───── PROVIDED RECORDS ─────
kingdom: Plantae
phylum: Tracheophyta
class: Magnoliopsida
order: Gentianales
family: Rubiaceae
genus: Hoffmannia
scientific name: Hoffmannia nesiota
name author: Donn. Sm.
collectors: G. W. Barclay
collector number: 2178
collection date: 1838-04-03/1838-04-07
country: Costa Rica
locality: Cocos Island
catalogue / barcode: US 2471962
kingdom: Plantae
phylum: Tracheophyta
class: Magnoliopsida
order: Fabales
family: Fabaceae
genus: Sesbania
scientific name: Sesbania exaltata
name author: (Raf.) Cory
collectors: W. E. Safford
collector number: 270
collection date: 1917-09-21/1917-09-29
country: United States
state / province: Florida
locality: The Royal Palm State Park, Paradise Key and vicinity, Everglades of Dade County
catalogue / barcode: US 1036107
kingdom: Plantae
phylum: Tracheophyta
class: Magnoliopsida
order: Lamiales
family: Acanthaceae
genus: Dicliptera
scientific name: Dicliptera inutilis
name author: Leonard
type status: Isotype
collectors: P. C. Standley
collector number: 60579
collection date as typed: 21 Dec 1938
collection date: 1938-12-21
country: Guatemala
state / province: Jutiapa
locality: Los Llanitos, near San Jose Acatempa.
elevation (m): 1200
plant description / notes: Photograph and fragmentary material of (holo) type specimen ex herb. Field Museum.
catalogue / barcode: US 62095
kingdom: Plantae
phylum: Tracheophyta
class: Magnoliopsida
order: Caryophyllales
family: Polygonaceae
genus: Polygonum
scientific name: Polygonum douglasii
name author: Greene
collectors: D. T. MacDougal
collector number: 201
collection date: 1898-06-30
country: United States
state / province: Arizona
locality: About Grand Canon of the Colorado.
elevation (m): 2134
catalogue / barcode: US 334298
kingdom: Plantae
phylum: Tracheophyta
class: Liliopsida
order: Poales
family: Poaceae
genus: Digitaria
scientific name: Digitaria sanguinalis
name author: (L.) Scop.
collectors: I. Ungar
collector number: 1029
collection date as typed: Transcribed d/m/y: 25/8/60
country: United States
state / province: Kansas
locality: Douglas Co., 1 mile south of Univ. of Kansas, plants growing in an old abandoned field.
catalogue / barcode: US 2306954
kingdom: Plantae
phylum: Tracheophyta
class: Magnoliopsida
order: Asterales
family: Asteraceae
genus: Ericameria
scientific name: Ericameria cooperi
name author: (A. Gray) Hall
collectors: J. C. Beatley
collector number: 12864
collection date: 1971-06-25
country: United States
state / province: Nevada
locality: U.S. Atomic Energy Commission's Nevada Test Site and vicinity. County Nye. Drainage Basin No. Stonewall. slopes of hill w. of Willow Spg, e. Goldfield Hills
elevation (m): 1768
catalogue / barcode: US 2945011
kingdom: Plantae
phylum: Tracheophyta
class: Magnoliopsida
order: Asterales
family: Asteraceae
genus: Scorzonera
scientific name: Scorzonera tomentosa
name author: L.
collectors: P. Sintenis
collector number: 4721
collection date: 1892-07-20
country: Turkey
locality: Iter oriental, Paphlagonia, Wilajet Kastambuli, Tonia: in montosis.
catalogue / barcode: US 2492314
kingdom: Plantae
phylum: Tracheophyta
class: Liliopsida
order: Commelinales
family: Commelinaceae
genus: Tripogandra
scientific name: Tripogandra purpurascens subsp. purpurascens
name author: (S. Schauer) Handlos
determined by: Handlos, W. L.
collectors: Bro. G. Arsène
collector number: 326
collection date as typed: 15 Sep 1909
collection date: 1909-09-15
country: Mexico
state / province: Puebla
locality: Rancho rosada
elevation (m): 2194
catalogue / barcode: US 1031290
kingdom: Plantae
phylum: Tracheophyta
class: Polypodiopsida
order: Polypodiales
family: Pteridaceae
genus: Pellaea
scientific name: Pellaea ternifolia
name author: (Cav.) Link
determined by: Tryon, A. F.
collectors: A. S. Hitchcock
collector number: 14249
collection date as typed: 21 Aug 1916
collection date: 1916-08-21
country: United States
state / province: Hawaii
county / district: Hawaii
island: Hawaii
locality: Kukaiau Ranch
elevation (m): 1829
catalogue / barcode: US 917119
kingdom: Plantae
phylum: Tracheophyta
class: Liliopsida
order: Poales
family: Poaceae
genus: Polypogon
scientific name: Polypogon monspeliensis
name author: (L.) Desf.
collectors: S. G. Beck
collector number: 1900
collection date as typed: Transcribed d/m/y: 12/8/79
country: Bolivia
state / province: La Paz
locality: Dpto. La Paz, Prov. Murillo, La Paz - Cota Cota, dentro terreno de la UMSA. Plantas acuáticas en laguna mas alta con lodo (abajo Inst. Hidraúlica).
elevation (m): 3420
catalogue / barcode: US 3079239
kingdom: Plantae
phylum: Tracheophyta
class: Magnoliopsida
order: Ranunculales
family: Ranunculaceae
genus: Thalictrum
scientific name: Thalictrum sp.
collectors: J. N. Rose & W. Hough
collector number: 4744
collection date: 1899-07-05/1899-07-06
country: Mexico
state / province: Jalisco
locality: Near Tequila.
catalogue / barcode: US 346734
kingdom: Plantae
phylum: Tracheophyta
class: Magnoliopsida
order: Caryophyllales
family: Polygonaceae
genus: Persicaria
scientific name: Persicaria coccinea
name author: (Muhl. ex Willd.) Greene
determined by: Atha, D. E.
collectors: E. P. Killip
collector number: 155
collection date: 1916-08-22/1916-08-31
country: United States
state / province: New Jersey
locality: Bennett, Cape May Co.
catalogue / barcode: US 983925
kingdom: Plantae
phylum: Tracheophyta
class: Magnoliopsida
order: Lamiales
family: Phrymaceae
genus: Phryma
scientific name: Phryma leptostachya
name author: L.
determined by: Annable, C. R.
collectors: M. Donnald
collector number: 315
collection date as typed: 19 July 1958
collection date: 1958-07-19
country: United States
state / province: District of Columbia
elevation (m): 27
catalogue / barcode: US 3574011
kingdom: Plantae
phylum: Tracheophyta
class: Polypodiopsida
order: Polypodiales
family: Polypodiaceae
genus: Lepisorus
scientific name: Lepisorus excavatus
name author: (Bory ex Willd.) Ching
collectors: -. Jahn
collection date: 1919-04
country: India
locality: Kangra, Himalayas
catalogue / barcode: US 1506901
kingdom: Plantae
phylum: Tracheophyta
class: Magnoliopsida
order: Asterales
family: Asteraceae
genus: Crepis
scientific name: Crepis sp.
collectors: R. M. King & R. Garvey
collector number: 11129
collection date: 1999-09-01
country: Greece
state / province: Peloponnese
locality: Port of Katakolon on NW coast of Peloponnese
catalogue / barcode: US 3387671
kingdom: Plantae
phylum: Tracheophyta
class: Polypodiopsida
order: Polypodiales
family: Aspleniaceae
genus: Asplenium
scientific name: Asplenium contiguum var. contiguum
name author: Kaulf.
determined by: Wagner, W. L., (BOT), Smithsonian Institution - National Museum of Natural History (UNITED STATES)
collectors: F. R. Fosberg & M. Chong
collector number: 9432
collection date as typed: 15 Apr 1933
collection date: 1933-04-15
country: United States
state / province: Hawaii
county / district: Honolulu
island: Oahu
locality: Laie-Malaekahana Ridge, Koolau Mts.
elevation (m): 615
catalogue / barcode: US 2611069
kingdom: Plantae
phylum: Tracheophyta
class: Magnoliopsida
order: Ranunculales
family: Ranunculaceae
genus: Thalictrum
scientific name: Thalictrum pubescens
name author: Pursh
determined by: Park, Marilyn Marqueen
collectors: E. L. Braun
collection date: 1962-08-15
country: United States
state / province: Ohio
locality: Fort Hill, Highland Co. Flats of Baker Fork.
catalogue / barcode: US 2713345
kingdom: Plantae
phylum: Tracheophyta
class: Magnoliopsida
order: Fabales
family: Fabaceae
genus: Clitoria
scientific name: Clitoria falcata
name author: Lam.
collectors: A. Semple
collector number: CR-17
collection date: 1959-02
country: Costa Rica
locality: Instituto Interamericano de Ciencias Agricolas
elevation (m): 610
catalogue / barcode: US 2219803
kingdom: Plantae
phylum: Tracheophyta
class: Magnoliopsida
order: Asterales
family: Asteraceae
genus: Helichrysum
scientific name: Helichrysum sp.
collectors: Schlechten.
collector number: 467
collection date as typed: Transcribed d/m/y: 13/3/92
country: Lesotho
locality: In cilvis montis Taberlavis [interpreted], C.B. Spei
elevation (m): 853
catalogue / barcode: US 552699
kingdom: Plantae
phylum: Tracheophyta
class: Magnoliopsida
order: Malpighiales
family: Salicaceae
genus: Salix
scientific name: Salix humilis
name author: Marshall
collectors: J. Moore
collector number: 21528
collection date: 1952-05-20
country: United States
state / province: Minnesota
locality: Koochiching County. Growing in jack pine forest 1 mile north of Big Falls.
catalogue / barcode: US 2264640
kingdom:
─────
Copy the records word for word, starting at the very first line and ending with the line that contains "state / province: Florida". Include that line, and stop there.

— EXPECTED OUTPUT —
kingdom: Plantae
phylum: Tracheophyta
class: Magnoliopsida
order: Gentianales
family: Rubiaceae
genus: Hoffmannia
scientific name: Hoffmannia nesiota
name author: Donn. Sm.
collectors: G. W. Barclay
collector number: 2178
collection date: 1838-04-03/1838-04-07
country: Costa Rica
locality: Cocos Island
catalogue / barcode: US 2471962
kingdom: Plantae
phylum: Tracheophyta
class: Magnoliopsida
order: Fabales
family: Fabaceae
genus: Sesbania
scientific name: Sesbania exaltata
name author: (Raf.) Cory
collectors: W. E. Safford
collector number: 270
collection date: 1917-09-21/1917-09-29
country: United States
state / province: Florida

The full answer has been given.